Floating-point arithmetic, FPGAs


Many scientific and engineering applications require to perform a large number of arithmetic operations that must be computed in an efficient manner using a high precision and a large dynamic range. Commonly, these applications are implemented on personal computers taking advantage of the floating-point arithmetic to perform the computations and high operational frequencies. However, most common software architectures execute the instructions in a sequential way due to the von Neumann model and, consequently, several delays are introduced in the data transfer between the program memory and the Arithmetic Logic Unit (ALU).

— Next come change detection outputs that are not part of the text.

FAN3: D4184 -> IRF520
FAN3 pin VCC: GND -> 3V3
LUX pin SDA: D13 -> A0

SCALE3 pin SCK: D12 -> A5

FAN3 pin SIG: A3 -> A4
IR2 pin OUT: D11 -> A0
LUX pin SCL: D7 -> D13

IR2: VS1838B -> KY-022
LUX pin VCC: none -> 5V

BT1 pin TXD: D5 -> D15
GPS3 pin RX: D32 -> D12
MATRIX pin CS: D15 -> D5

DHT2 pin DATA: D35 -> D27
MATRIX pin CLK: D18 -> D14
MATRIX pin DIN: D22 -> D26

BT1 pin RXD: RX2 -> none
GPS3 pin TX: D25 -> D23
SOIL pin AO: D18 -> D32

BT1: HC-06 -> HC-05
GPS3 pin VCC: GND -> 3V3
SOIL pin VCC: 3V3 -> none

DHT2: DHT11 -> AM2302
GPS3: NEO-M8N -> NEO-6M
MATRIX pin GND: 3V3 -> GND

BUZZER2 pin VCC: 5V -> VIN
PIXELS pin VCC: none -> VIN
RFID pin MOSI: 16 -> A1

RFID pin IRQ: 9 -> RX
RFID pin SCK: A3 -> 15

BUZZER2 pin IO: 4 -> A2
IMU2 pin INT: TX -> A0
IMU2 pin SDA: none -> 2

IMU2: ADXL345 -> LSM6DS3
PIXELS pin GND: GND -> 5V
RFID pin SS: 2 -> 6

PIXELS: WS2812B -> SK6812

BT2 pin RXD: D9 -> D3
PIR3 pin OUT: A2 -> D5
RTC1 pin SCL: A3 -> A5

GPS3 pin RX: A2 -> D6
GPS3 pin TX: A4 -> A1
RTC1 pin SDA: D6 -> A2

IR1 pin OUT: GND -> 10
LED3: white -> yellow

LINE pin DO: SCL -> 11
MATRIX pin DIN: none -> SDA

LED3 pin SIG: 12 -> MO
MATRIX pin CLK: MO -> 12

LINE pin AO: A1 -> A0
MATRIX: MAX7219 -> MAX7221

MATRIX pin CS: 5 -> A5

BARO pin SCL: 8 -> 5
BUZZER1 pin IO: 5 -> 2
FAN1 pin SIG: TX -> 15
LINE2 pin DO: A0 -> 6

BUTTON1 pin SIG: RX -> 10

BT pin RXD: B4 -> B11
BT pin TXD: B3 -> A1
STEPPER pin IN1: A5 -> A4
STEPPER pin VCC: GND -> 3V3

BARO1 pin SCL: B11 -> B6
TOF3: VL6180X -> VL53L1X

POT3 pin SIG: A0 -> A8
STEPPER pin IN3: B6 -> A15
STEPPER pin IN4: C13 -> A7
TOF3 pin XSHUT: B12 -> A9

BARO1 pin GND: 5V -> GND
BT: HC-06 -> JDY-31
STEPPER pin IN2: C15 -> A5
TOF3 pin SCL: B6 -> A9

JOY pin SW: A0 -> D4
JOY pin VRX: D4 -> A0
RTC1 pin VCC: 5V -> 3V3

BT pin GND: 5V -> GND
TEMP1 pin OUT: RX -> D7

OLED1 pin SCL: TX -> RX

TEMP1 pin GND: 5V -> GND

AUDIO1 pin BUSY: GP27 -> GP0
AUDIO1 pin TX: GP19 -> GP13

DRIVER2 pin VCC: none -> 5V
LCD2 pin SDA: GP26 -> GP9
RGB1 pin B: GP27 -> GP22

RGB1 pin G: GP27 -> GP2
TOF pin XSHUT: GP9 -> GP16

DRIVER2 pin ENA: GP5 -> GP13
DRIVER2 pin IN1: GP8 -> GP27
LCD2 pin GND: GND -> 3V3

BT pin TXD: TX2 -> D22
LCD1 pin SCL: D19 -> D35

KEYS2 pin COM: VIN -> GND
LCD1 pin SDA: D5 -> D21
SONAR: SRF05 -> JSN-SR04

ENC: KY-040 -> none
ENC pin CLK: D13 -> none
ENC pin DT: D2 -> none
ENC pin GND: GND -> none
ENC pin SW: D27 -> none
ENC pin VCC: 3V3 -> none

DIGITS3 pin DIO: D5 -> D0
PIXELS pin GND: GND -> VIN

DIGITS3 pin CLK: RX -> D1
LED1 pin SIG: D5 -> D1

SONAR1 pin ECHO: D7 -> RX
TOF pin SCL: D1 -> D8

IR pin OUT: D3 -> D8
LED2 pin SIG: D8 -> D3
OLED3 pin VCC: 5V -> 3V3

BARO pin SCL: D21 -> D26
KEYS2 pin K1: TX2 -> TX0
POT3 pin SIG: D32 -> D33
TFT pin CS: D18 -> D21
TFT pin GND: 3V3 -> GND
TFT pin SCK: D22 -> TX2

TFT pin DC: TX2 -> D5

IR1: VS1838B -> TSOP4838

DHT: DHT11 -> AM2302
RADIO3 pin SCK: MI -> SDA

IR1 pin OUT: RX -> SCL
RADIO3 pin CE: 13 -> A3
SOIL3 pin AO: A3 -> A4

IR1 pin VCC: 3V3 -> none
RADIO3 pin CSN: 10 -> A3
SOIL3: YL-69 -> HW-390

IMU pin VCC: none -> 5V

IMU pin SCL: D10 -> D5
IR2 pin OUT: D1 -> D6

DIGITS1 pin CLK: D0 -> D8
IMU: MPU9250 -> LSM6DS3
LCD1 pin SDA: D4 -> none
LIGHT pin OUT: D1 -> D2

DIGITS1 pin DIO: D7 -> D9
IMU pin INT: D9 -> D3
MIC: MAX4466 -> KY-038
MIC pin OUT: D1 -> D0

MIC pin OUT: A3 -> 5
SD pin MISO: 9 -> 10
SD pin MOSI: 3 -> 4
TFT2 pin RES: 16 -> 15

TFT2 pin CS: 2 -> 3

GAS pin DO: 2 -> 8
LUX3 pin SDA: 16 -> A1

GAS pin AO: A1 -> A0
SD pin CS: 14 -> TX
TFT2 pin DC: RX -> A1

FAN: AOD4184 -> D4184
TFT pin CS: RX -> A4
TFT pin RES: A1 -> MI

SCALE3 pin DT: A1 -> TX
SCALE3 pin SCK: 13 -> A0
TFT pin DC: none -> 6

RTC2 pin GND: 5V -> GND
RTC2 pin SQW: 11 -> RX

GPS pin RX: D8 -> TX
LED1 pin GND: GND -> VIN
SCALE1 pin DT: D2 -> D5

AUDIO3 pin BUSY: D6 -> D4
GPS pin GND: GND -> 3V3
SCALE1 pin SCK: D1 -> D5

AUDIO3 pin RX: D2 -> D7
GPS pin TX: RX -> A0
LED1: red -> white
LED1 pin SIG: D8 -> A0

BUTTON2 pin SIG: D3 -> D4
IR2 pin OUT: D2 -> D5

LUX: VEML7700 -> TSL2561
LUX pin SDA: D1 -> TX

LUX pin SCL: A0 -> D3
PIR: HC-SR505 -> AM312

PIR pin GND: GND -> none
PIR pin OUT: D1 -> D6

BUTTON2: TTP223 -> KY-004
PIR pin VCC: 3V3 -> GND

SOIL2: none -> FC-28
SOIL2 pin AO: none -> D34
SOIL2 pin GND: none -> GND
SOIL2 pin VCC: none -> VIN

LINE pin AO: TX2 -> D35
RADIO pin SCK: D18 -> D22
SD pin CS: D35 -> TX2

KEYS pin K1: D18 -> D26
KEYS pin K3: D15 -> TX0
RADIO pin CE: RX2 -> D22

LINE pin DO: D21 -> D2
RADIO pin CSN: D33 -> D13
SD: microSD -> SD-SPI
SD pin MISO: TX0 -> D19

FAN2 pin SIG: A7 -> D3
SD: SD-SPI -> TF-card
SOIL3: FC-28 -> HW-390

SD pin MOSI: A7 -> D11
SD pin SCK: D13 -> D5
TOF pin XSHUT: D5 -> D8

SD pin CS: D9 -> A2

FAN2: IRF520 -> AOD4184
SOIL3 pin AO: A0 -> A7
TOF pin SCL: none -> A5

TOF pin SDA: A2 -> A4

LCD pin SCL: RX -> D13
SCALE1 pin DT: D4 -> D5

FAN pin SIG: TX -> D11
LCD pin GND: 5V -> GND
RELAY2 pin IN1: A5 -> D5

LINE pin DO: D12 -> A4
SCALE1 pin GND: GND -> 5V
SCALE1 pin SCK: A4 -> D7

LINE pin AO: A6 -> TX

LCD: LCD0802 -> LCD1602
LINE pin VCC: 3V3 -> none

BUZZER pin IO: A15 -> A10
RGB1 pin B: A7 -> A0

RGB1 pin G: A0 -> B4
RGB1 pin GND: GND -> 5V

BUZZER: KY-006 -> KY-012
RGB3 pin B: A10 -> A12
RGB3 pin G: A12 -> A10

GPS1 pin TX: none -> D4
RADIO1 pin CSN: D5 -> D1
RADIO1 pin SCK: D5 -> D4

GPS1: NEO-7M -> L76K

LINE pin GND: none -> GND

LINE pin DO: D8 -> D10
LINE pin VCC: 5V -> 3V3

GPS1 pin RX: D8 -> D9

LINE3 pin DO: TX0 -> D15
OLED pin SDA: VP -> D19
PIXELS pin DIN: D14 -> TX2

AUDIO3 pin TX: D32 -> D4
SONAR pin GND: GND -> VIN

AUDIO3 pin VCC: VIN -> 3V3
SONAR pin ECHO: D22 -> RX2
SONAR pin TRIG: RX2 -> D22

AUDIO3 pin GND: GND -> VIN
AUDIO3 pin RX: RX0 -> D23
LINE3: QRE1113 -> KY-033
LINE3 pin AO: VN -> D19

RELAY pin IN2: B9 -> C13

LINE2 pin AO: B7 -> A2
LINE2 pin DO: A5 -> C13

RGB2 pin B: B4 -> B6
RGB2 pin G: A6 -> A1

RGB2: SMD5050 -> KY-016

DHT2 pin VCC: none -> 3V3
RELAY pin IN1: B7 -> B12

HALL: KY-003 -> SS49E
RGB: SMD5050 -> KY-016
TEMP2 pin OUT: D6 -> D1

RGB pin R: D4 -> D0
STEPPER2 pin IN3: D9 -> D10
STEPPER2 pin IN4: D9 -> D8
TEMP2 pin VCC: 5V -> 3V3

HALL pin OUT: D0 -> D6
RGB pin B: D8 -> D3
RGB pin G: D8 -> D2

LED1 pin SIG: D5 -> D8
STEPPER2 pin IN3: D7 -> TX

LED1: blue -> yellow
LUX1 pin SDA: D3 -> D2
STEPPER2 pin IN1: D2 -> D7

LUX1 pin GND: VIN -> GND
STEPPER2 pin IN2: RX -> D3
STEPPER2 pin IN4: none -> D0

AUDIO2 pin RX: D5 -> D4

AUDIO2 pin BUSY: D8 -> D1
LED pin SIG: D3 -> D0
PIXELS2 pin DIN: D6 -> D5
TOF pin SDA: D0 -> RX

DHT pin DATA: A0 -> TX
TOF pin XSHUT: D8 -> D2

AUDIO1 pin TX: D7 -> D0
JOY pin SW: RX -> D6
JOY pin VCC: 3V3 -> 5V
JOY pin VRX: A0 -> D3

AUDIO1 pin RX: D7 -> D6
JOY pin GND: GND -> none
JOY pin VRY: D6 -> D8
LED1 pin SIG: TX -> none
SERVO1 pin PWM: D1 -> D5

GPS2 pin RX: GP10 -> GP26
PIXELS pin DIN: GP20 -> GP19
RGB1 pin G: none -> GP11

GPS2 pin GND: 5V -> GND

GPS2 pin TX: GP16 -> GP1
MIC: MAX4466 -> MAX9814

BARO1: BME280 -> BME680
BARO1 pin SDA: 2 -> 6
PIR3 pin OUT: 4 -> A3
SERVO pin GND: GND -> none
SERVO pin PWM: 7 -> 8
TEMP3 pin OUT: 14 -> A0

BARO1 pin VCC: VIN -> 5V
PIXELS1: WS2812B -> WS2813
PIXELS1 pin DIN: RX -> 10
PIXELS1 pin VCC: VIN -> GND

There are several mobile applications which require to operate with a high performance in terms of accuracy of the computations and execution time as well as with low power consumption. Modern Field Programmable Gate Arrays (FPGAs) are a suitable solution for high performance embedded applications given the flexibility of their architectures and their parallel capabilities, which allows the implementation of complex algorithms and performance improvements. This paper describes a parameterizable floating-point library for arithmetic operators based on FPGAs. A general architecture was implemented for addition/subtraction and multiplication and two different architectures based on the Goldschmidt’s and the Newton-Raphson algorithms were implemented for division and square root. Additionally, a tradeoff analysis of the hardware implementation was performed, which enables the designer to choose, for general purpose applications, the suitable bit-width representation and error associated, as well as the area cost, elapsed time and power consumption for each arithmetic operator. Synthesis results have demonstrated the effectiveness of the implemented cores on commercial FPGAs and showed that the most critical parameter is the dedicated Digital Signal Processing (DSP) slices consumption. Simulation results were addressed to compute the mean square error (MSE) and maximum absolute error demonstrating the correctness of the implemented floating-point library and achieving and experimental error analysis. The Newton-Raphson algorithm achieves similar MSE results as the Goldschmidt’s algorithm, operating with similar frequencies; however, the first one saves more logic area and dedicated DSP blocks.